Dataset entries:
═══
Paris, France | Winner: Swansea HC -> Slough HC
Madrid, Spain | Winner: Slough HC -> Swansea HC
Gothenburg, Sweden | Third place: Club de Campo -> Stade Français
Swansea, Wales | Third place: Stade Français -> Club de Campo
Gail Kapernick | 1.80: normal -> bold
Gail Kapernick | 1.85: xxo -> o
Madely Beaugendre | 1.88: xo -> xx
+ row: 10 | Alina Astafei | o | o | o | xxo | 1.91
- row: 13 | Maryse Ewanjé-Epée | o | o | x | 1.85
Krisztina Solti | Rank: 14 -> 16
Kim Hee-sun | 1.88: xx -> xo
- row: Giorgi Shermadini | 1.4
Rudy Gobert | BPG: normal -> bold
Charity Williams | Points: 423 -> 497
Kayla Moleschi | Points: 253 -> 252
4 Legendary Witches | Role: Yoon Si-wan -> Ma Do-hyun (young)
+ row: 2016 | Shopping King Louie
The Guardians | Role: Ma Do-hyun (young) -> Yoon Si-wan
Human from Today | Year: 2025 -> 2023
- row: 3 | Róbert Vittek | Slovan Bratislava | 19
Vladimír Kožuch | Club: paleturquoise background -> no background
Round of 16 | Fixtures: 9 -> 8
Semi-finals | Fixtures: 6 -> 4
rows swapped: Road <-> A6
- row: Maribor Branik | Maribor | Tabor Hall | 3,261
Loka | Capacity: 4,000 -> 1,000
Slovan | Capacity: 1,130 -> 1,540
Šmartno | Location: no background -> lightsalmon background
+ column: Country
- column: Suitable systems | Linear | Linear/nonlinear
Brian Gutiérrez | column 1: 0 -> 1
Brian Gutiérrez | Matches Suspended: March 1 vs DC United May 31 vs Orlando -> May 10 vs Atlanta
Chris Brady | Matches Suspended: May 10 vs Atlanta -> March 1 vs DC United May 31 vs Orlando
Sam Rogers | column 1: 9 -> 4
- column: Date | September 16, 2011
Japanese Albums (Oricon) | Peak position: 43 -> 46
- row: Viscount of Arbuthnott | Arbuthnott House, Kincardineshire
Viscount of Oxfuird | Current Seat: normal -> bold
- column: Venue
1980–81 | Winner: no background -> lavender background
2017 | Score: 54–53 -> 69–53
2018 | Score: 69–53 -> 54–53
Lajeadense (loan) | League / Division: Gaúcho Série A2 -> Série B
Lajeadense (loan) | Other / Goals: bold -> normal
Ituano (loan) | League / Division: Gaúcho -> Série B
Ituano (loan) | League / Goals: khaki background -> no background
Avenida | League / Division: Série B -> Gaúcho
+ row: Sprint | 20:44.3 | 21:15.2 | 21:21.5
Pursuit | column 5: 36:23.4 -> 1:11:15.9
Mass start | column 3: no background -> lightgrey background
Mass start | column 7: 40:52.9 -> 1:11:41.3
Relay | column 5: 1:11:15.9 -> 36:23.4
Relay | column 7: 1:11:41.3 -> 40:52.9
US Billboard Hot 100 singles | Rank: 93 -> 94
═══
- Given instruction
Change every "background" in the records to "shading" and give all the lines again, leaving everything else as it is.

- Complete response
Paris, France | Winner: Swansea HC -> Slough HC
Madrid, Spain | Winner: Slough HC -> Swansea HC
Gothenburg, Sweden | Third place: Club de Campo -> Stade Français
Swansea, Wales | Third place: Stade Français -> Club de Campo
Gail Kapernick | 1.80: normal -> bold
Gail Kapernick | 1.85: xxo -> o
Madely Beaugendre | 1.88: xo -> xx
+ row: 10 | Alina Astafei | o | o | o | xxo | 1.91
- row: 13 | Maryse Ewanjé-Epée | o | o | x | 1.85
Krisztina Solti | Rank: 14 -> 16
Kim Hee-sun | 1.88: xx -> xo
- row: Giorgi Shermadini | 1.4
Rudy Gobert | BPG: normal -> bold
Charity Williams | Points: 423 -> 497
Kayla Moleschi | Points: 253 -> 252
4 Legendary Witches | Role: Yoon Si-wan -> Ma Do-hyun (young)
+ row: 2016 | Shopping King Louie
The Guardians | Role: Ma Do-hyun (young) -> Yoon Si-wan
Human from Today | Year: 2025 -> 2023
- row: 3 | Róbert Vittek | Slovan Bratislava | 19
Vladimír Kožuch | Club: paleturquoise shading -> no shading
Round of 16 | Fixtures: 9 -> 8
Semi-finals | Fixtures: 6 -> 4
rows swapped: Road <-> A6
- row: Maribor Branik | Maribor | Tabor Hall | 3,261
Loka | Capacity: 4,000 -> 1,000
Slovan | Capacity: 1,130 -> 1,540
Šmartno | Location: no shading -> lightsalmon shading
+ column: Country
- column: Suitable systems | Linear | Linear/nonlinear
Brian Gutiérrez | column 1: 0 -> 1
Brian Gutiérrez | Matches Suspended: March 1 vs DC United May 31 vs Orlando -> May 10 vs Atlanta
Chris Brady | Matches Suspended: May 10 vs Atlanta -> March 1 vs DC United May 31 vs Orlando
Sam Rogers | column 1: 9 -> 4
- column: Date | September 16, 2011
Japanese Albums (Oricon) | Peak position: 43 -> 46
- row: Viscount of Arbuthnott | Arbuthnott House, Kincardineshire
Viscount of Oxfuird | Current Seat: normal -> bold
- column: Venue
1980–81 | Winner: no shading -> lavender shading
2017 | Score: 54–53 -> 69–53
2018 | Score: 69–53 -> 54–53
Lajeadense (loan) | League / Division: Gaúcho Série A2 -> Série B
Lajeadense (loan) | Other / Goals: bold -> normal
Ituano (loan) | League / Division: Gaúcho -> Série B
Ituano (loan) | League / Goals: khaki shading -> no shading
Avenida | League / Division: Série B -> Gaúcho
+ row: Sprint | 20:44.3 | 21:15.2 | 21:21.5
Pursuit | column 5: 36:23.4 -> 1:11:15.9
Mass start | column 3: no shading -> lightgrey shading
Mass start | column 7: 40:52.9 -> 1:11:41.3
Relay | column 5: 1:11:15.9 -> 36:23.4
Relay | column 7: 1:11:41.3 -> 40:52.9
US Billboard Hot 100 singles | Rank: 93 -> 94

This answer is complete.